Start of Block

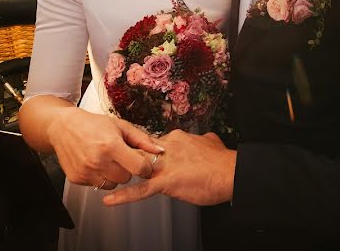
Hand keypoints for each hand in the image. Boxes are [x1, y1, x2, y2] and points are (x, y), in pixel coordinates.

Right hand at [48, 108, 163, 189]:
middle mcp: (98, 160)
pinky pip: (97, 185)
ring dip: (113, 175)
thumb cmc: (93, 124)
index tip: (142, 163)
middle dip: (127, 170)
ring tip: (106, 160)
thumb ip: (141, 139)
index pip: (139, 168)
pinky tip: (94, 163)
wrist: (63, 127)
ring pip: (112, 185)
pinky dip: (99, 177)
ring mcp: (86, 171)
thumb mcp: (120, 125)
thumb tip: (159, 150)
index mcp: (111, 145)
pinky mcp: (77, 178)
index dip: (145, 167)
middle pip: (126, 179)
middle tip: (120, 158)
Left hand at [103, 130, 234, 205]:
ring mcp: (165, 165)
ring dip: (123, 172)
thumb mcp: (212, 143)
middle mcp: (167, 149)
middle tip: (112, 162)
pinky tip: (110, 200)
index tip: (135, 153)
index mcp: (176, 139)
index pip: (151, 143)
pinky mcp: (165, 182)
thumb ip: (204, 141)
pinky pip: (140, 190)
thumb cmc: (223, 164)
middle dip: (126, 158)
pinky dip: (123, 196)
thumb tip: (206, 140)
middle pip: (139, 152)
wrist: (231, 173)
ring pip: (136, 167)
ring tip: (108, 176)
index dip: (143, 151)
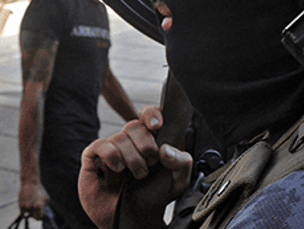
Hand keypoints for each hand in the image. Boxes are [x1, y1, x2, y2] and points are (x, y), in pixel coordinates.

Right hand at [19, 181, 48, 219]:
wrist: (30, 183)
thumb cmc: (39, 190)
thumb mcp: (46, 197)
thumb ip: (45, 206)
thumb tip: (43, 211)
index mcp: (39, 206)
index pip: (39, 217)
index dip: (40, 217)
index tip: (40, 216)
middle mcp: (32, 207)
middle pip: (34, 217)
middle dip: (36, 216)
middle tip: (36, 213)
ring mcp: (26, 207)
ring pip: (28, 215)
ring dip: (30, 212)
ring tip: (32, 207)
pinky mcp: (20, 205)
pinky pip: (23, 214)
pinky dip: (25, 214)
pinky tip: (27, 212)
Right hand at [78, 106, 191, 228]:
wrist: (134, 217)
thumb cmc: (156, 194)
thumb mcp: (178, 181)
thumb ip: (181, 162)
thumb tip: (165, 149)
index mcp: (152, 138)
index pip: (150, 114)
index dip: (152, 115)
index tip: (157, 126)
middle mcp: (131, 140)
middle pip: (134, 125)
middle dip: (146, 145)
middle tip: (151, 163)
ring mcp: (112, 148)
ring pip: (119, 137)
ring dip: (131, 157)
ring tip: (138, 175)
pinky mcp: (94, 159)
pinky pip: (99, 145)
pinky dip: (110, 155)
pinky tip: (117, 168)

End of Block
Start of Block

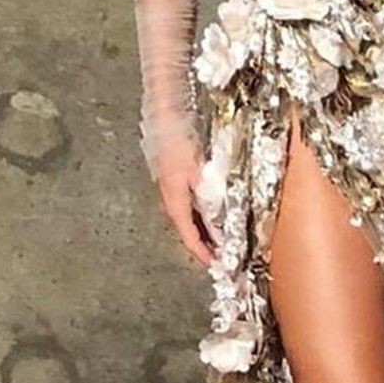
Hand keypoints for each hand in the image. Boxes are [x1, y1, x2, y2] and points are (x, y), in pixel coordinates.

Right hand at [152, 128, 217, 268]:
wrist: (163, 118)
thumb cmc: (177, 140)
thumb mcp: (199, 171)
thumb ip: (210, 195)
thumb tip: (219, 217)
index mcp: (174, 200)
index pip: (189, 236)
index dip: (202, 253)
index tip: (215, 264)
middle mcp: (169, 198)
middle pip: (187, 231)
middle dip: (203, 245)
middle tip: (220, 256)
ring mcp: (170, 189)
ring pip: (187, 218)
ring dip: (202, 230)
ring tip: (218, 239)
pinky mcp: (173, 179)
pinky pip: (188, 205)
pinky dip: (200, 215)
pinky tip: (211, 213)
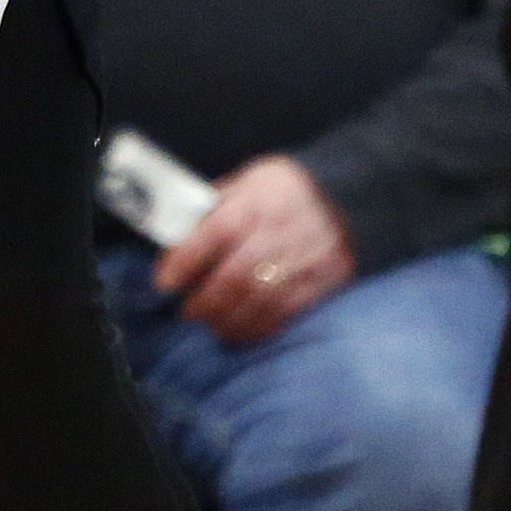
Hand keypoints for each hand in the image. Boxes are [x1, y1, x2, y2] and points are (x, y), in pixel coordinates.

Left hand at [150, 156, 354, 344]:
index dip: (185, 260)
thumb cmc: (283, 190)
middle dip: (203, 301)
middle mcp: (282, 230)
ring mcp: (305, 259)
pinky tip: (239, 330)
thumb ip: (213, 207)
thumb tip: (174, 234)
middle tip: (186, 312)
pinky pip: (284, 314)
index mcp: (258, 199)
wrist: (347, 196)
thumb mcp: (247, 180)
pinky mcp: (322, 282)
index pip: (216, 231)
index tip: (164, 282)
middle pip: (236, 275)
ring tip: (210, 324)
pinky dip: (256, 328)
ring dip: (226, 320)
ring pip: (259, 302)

End of Block

Task item — Find the line with "middle mcp: (32, 207)" in the material above. Reproduce it and each line after it up to and including the line with "pinky tip: (117, 168)".

Output of the exercise —
middle mcp: (32, 207)
middle pip: (34, 217)
middle dip: (36, 216)
middle tip: (36, 213)
ring mcp: (26, 207)
ring pip: (28, 215)
ring dip: (30, 212)
ring tip: (32, 207)
pinky mcp: (20, 205)
pinky pip: (23, 214)
pinky dip: (25, 214)
pinky tip: (27, 212)
Right hand at [78, 106, 191, 228]:
wrist: (134, 217)
thumb cmc: (156, 194)
thumb mcp: (178, 181)
thumb ip: (181, 162)
thumb tip: (165, 149)
index mcp: (152, 138)
index pip: (150, 114)
index dip: (152, 115)
index tip: (157, 126)
middle mcp: (131, 140)
middle pip: (134, 125)
middle dip: (146, 145)
middle tip: (151, 163)
ring mcp: (112, 148)
ring pip: (119, 137)
ring dip: (131, 157)
ring tip: (138, 175)
pinky mcp: (94, 159)
pinky pip: (99, 145)
pinky dip: (110, 155)
pinky tip: (117, 168)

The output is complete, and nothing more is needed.